I think, had events gone in that direction, they could have done a nice, quiet deal with Novell when they would eventually come forward about the ownership of Unix copyrights. After all, in early 2003 Novell hadn't bought SUSE Linux GmBH yet--Novell was just starting to publicly move towards Linux. I am 99 percent sure that at some point SCO must have tried to cut a closed-door deal with Novell that would have cut Novell in on a piece of the licensing action and made both companies a bunch of money.
But two things happened to diffuse this hypothetical chain of events: Novell itself, which surely was already planning to expand its business with the acquisitions of Ximian and SUSE Linux, decided to take the high road and publicly challenge SCO's claims instead of going along with SCO's plan. (Again, it's my speculation that they were even invited, but given the potentially billions of dollars at stake, I have trouble believing that SCO wouldn't privately try to hedge their bets just in case Novell had a valid claim.)

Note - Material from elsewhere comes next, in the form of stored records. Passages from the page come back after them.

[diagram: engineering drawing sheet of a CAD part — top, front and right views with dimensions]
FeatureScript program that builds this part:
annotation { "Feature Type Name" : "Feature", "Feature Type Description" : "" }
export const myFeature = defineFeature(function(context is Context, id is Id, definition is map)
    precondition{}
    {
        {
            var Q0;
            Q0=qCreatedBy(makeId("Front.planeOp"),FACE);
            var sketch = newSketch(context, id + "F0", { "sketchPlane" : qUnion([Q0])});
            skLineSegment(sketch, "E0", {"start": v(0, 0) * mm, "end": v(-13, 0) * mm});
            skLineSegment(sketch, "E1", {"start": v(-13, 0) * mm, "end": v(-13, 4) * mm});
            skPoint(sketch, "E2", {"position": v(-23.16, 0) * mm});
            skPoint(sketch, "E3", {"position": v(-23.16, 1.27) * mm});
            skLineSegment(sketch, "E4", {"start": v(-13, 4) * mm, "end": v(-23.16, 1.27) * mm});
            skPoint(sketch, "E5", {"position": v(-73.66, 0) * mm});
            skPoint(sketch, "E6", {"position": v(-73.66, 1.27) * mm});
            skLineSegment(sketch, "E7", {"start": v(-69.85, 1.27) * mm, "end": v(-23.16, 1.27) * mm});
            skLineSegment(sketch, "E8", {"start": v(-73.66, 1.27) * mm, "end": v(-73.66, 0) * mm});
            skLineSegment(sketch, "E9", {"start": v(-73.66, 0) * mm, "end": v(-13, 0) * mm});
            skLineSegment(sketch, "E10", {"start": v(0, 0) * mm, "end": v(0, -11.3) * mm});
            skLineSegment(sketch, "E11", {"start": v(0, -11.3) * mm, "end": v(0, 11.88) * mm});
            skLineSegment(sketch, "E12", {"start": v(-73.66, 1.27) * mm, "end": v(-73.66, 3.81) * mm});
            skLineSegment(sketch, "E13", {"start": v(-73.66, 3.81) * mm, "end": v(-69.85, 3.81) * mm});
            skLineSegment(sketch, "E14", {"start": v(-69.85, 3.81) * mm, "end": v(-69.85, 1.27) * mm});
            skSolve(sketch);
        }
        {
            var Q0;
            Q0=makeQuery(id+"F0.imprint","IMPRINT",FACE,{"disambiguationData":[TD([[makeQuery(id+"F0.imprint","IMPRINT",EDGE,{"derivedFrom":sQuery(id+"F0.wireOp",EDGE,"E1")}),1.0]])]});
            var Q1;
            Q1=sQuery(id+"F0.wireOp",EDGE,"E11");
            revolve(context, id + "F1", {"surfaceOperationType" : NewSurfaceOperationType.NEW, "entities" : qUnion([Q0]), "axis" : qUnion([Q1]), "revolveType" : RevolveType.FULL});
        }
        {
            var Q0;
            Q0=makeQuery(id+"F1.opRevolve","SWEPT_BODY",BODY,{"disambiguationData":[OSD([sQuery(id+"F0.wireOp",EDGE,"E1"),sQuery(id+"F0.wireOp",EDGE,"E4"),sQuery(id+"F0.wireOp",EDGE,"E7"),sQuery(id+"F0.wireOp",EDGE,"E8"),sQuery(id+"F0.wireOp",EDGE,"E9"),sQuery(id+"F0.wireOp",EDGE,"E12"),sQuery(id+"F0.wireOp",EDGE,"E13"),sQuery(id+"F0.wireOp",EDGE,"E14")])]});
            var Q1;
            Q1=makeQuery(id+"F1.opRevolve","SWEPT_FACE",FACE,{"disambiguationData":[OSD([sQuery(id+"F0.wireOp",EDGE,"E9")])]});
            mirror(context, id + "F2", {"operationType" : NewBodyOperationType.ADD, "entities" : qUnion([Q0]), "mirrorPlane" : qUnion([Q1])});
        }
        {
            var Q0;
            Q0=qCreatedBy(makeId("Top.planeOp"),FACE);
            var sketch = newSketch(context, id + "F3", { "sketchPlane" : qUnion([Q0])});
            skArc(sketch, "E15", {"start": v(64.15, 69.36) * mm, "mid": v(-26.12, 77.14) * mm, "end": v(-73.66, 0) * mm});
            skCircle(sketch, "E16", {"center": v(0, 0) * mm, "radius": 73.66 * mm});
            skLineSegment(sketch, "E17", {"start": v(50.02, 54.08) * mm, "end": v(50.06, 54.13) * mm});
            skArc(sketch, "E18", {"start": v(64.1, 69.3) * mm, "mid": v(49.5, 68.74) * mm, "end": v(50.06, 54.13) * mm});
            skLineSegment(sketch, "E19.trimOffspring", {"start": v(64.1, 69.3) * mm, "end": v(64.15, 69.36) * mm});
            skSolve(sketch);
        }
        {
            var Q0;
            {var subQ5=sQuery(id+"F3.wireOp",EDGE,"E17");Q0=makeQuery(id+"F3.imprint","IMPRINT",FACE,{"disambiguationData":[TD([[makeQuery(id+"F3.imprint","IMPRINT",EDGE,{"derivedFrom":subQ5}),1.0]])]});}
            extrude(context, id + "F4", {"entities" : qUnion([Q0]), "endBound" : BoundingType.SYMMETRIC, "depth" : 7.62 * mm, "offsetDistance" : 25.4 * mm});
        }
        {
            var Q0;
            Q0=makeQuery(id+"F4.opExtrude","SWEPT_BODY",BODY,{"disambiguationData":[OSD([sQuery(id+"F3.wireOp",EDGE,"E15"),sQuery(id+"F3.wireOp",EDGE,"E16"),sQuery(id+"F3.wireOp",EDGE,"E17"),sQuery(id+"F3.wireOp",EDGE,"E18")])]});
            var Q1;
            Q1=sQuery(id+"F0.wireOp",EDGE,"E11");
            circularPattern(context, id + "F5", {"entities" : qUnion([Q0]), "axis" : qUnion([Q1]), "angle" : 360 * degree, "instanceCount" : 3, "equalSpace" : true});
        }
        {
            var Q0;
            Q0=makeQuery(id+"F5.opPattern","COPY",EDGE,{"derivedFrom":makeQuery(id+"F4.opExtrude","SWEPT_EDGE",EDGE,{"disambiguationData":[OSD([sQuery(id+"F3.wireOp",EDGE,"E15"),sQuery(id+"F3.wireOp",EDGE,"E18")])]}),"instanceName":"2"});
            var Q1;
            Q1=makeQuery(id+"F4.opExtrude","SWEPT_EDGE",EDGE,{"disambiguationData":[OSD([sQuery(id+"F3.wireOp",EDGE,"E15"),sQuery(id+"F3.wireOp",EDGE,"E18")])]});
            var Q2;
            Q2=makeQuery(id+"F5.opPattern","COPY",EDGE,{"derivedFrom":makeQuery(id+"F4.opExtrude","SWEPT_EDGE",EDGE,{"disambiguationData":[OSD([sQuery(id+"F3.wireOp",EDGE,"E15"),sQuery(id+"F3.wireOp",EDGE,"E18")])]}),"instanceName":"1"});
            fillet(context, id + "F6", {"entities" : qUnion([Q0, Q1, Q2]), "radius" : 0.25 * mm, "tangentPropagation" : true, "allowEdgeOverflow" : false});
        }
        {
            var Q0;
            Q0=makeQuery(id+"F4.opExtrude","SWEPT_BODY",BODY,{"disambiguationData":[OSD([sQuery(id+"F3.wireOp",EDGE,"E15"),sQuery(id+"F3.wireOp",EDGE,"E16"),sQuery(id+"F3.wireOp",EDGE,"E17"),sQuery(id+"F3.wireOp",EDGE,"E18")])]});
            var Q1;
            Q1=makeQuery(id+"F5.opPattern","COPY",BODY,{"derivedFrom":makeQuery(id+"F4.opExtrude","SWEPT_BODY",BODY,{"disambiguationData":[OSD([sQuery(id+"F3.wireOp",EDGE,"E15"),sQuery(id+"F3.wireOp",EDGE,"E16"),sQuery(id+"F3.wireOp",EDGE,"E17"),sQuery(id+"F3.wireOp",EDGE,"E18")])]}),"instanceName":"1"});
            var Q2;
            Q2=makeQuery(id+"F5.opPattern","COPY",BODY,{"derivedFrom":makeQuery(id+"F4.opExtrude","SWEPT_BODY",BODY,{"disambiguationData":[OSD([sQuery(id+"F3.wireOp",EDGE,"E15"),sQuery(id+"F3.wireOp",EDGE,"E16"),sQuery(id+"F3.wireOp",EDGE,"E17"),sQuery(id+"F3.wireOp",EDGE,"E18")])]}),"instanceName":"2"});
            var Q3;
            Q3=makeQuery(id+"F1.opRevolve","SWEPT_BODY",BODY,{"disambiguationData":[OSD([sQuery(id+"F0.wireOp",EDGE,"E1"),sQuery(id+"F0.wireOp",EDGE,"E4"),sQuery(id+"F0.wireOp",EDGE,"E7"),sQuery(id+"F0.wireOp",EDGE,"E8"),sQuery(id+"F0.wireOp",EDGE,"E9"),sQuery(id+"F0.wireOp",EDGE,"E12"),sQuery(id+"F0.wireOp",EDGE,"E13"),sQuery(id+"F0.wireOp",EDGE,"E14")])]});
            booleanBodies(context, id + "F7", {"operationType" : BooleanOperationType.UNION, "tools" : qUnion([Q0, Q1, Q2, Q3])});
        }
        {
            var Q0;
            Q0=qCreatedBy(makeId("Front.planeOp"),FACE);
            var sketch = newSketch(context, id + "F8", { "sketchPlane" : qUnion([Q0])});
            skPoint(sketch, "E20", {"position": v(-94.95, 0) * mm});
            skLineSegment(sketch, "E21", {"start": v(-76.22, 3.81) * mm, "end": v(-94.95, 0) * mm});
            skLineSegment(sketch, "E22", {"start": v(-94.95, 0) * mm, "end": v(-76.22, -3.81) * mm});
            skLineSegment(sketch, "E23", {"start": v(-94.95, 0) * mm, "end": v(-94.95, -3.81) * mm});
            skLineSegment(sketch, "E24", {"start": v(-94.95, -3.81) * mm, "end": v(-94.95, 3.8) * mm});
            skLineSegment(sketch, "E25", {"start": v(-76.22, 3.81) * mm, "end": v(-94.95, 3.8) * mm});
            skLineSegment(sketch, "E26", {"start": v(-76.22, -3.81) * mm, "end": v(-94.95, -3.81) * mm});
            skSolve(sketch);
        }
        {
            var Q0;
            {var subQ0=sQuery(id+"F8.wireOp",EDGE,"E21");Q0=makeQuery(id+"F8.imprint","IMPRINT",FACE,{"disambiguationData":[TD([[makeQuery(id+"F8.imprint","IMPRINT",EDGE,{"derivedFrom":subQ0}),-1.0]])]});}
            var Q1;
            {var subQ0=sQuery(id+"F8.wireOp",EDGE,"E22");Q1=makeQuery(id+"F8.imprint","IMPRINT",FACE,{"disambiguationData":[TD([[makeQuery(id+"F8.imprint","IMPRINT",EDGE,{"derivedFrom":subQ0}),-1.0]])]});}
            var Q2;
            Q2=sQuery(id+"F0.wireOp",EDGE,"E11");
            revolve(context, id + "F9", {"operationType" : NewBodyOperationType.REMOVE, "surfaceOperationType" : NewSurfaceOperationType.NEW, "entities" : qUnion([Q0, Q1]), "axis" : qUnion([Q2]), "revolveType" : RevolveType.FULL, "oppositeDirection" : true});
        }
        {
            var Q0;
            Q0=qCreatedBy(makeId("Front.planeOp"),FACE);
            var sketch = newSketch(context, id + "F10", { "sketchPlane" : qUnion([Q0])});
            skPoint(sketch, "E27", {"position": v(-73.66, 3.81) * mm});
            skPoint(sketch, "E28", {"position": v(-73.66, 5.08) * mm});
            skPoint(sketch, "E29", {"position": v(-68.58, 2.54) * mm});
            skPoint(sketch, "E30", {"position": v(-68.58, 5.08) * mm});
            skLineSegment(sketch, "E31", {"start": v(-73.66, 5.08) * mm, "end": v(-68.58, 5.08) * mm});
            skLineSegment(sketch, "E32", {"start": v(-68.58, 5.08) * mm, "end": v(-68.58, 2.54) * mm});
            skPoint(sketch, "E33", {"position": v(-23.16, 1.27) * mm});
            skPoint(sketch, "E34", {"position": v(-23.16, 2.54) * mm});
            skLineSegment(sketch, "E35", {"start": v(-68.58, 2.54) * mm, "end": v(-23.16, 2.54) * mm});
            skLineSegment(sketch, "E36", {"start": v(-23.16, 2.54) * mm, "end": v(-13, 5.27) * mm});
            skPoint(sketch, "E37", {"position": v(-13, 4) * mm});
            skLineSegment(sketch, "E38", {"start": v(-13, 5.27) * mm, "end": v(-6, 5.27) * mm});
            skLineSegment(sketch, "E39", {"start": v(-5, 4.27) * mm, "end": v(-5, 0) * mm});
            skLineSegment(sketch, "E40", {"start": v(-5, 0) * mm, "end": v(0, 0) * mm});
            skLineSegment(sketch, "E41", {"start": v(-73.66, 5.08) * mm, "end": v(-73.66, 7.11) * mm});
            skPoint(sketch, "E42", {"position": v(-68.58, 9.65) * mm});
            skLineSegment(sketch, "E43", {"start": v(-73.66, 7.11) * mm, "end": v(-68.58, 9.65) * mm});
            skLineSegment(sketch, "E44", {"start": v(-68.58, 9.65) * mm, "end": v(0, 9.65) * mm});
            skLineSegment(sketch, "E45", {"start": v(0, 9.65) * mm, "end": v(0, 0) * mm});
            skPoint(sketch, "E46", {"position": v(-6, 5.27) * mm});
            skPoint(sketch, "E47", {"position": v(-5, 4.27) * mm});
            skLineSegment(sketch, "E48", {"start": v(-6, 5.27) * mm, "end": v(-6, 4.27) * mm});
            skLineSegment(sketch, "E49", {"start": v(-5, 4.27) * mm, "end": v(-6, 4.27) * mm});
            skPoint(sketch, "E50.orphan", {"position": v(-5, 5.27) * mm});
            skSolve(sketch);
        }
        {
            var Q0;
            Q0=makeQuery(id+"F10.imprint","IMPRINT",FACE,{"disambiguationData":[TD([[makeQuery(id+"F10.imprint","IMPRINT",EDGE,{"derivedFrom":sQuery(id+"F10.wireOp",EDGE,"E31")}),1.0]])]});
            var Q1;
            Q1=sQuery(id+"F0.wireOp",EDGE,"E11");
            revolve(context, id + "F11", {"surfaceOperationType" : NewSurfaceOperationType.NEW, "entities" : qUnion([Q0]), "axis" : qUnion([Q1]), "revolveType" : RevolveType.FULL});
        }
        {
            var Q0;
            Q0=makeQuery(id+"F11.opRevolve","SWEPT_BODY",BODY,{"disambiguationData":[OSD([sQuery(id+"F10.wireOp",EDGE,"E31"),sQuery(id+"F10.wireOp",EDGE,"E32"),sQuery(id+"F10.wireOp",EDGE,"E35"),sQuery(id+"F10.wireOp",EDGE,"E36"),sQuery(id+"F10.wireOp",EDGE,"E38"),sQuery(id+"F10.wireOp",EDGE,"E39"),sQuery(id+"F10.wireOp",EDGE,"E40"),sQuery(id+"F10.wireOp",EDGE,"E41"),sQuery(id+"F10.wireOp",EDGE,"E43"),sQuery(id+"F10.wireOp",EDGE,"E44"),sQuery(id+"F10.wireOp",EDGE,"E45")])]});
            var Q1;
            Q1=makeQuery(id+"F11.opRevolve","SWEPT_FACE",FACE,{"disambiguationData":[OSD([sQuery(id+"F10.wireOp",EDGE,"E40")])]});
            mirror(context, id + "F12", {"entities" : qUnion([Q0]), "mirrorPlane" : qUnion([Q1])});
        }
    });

The next thing that ruined SCO's plans? Groklaw.
Had things stayed in the boardrooms and courthouses, I do believe that the outcome of all of these cases might have turned out differently. Facts would have stayed buried. Companies might have been tempted to settle. The sheer arrogance of SCO might have been hidden behind friendly sounding press releases.
That, I'm sure, is the way SCO wanted it to happen. And again, looking at the Linux community in 2003, that's what very likely could have happened. Remember, there was no central Linux organization to respond to this sort of thing. SCO would have quietly maneuvered its way through all of these lawsuits, even the claims made by Novell, and they may have had a better chance.
But Pamela Jones and the community she built at Groklaw was the Linux response. Writing tirelessly alone at first, then gaining incredible volunteer support and contributions, Jones was able to build an incredible repository of information surrounding all of the cases involving SCO. Now, when claims were made, their veracity would be publicly examined and then confirmed or denied.
I have to admit, I am not always in agreement with Jones. I have an old-school journalist's sense of fair play that would get rankled sometimes at the energy Jones and the Groklaw community would throw against SCO, even if I personally believed SCO deserved it. However, I have always felt free to discuss differences in opinion with Jones, and I believe she would say the same.
I write this because she's about to disagree with me again. She will very likely send me an e-mail saying that it was a team effort that made Groklaw what it is today.
Pamela, with great admiration, I say "shush."
Yes, Groklaw is a team effort, but every great team has a great coach. The efforts you have devoted to Groklaw have been staggering--physically, mentally, emotionally. Today Groklaw is more than a mere "SCO watcher"--it is one of the best legal watchdog sites in the world, with expanded coverage of all legal challenges to Linux, free software, and open source software.
I would to extend public congratulations from myself and (I suspect) quite a few members of the Linux and open source community for a job well done. You, your site, and the community that surrounds Groklaw demonstrates what it truly great about open source: that the positive collaboration of ideas and skills will always lead to something greater than its makers ever intended.